But we can start by not forgiving CG on death. That seems like a no brainer with no downsides.
No downsides I respect, at least. "We want to keep the business in the family" should be ignored.
It's hard. But if we make CG inescapable it should as a second order effect close the Buy Borrow Die loophole, and the super rich must fund their life some other way. Probably by selling assets to consume.
And putting a tamper on inheritance (which could be progressively taxed or capped) it has a second order effect of discouraging hoarding while alive.
So increasing inheritance tax (effectively) would mean a change of incentives for hoarding money. Which is the only thing that actually works.
Obviously, being a hard problem, there's no quick fix. But in the choice between slowing down the problem and not, we should do the former.
How do we "prevent" it? Well, we can throw the baby out with the bathwater. Is that your proposal?
As for your question: no intransigence please.

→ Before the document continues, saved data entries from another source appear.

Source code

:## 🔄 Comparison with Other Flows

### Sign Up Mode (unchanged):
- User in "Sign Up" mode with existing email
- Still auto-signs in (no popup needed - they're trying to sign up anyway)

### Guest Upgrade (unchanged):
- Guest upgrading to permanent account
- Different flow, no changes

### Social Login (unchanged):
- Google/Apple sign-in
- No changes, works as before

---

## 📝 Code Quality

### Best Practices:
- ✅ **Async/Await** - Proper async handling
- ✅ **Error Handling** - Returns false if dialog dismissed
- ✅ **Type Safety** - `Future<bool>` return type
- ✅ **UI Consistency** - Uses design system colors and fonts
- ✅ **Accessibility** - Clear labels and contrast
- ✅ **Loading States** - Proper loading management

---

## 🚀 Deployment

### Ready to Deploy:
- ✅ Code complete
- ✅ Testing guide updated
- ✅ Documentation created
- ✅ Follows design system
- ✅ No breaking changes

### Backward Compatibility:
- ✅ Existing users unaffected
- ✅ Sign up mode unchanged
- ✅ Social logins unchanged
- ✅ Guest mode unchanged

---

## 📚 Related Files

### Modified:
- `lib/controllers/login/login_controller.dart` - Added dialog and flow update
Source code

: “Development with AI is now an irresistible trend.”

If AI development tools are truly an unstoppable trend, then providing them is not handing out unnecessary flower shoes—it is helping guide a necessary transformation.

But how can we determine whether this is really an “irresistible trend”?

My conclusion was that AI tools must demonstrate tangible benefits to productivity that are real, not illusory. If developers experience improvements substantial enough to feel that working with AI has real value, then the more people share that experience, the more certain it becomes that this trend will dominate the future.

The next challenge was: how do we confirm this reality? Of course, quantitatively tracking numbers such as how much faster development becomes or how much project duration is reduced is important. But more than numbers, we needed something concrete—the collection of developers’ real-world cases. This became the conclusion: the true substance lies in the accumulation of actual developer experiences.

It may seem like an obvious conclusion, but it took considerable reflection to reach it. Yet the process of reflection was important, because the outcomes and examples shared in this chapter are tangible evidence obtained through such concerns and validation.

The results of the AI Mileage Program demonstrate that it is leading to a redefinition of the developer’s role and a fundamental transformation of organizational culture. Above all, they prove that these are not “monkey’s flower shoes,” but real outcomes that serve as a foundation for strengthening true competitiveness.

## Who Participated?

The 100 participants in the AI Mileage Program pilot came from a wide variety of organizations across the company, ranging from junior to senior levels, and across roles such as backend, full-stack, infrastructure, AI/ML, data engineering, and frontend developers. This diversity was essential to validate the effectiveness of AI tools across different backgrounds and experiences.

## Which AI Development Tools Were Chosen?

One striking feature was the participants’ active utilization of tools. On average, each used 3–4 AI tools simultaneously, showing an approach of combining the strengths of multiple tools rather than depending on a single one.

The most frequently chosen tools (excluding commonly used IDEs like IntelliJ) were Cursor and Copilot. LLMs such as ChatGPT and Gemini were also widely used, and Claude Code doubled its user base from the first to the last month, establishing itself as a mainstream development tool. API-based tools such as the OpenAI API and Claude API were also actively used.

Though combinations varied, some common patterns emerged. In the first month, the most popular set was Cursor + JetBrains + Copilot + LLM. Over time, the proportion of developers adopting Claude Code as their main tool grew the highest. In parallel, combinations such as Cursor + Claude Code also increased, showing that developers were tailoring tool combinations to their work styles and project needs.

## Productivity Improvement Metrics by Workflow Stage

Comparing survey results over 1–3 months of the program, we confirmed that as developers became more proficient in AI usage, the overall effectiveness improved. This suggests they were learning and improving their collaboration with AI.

When Bezos divorced, Mackenzie Bezos was awarded 25% of their Amazon shares valued at over 38 billion dollars.
Just by the above being possible, that means there's no reason why such a "divorce" couldn't happen once per year, and there's also no reason why it has to be 25% rather than "everything above 100M". It means that the tools for this exist. The government takes the place of Mackenzie Bezos. During the divorce, not a single mention of "oh it's just _impossible_ to take 25% of Jeff Bezos' Amazon shares, it will cause collapse". Just all of a sudden if you replace MacKenzie Bezos with "the government" or "the pension fund", suddenly there's all kinds of supposed reasons why it can't happen - even though there's zero reason why it couldn't.
No "but technically they will temporarily have over 100M in the intermediary period" please.
Because it doesn't work that way at that level of wealth, especially for tech CEOs. You can't just hide billions worth of shares in a company.